Brill is commonly known as Bob and Roberta Smith in his artistic career. The pseudonym has been retained from the short lived period when he worked with his sister Roberta.

Smith paints slogans in a brightly coloured lettering style on banners and discarded boards of wood and exhibits them in galleries of contemporary art across the world. The slogans are usually humorous musing on art, politics, popular culture, Britain and the world in general and they often support his activist campaigns, such as his 2002 amnesty on bad art at Pierogi Gallery, New York.

Noted for sign painting, Smith also makes sculpture using cement, as in his 2005 Cement Soup Kitchen at Beaconsfield Gallery, London. A sculpture he proposed was shortlisted for the fourth plinth in Trafalgar Square, London.

[Smith] grew attracted to postures of amateurism and failure. His more recent work has suggested an interest in the utopian impulse of art as an agent for social change, although this often seems hedged with doubt or irony
— Morgan Falconer

In March 2005, he was commissioned to curate a series of five public art projects in the Thames Gateway housing estates of Essex. The projects were collectively named Art U Need and were documented in a diary-format book by Smith in 2007. Writing of a launch event in "glittering Notting Hill Gate" (i.e. in fashionable and central Kensington), Lynn Barber said of Smith: "It was a startlingly unsuitable subject for such a glossy audience, but he held them spellbound. I see him as a sort of Ian Dury of the art world, someone who keeps on trucking, doing his own thing, making absolutely no concessions to fashion or marketability, but generally giving pleasure to everyone who comes across him."

A feature documentary about the work of Bob and Roberta Smith, Make Your Own Damn Art: the world of Bob and Roberta Smith, directed by John Rogers, premiered at the East End Film Festival in 2012.

In 2013, he was on the Museum of the Year selection panel. He is on the Tate board as an artist member.
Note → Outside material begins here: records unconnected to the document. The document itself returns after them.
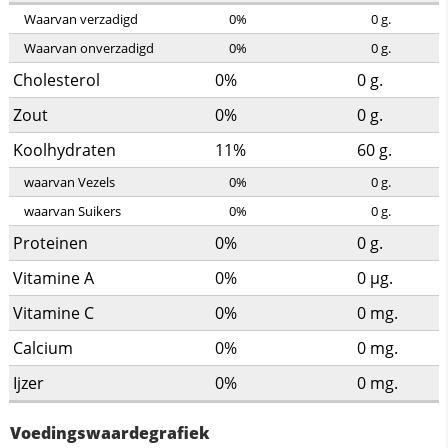
Waarvan verzadigd
0%
0
g.
Waarvan onverzadigd
0%
0
g.
Cholesterol
0%
0
g.
Zout
0%
0
g.
Koolhydraten
11%
60
g.
waarvan Vezels
0%
0
g.
waarvan Suikers
0%
0
g.
Proteinen
0%
0
g.
Vitamine A
0%
0
µg.
Vitamine C
0%
0
mg.
Calcium
0%
0
mg.
Ijzer
0%
0
mg.
Voedingswaardegrafiek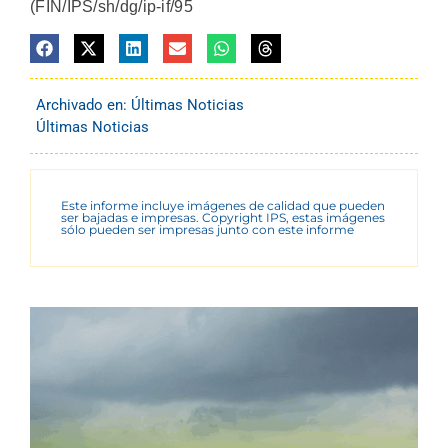
(FIN/IPS/sh/dg/ip-if/95
Archivado en:
Últimas Noticias
Últimas Noticias
Este informe incluye imágenes de calidad que pueden
ser bajadas e impresas. Copyright IPS, estas imágenes
sólo pueden ser impresas junto con este informe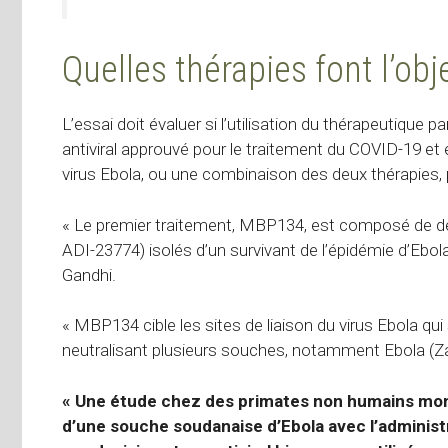
Quelles thérapies font l’obj
L’essai doit évaluer si l’utilisation du
thérapeutique pa
antiviral approuvé pour le traitement du COVID-19 et
virus Ebola, ou une combinaison des deux thérapies, p
« Le premier traitement, MBP134, est composé de 
ADI-23774) isolés d’un survivant de l’épidémie d’Ebola
Gandhi.
« MBP134 cible les sites de liaison du virus Ebola
neutralisant plusieurs souches, notamment Ebola (Zaïr
« Une étude chez des primates non humains mo
d’une souche soudanaise d’Ebola avec l’adminis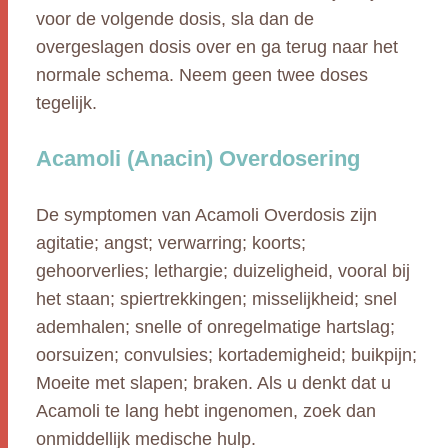
voor de volgende dosis, sla dan de
overgeslagen dosis over en ga terug naar het
normale schema. Neem geen twee doses
tegelijk.
Acamoli (Anacin) Overdosering
De symptomen van Acamoli Overdosis zijn
agitatie; angst; verwarring; koorts;
gehoorverlies; lethargie; duizeligheid, vooral bij
het staan; spiertrekkingen; misselijkheid; snel
ademhalen; snelle of onregelmatige hartslag;
oorsuizen; convulsies; kortademigheid; buikpijn;
Moeite met slapen; braken. Als u denkt dat u
Acamoli te lang hebt ingenomen, zoek dan
onmiddellijk medische hulp.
In October 2021, Brill contributed to World Wildlife Fund's campaign, Art For Your World.

===Speaker, writer and advocate===
He has spoken as an advocate for art education and the arts and has been a keynote speaker at symposia and conferences. A recent example of his gift for merging art and politics was illustrated in the 2006 exhibition, "Peace Camp." Smith took part in and curated the show held at The Brick Lane Gallery that explored artists' perceptions of peace. Gavin Turk, Wolfgang Tillmans, and more than 100 other artists were featured. He created a project, the Art Party, in 2013 to make contemporary art more accessible, demonstrate its ability to influence meaningful conversation and political thought. It was launched at the Pierogi Gallery in New York and at the Hales Gallery. An Arts Council sponsored a two-day conference at Crescent Arts in North Yorkshire that year. It brought more than 2000 people who attended discussions of art education in schools and lectures, listened to music and attended performances.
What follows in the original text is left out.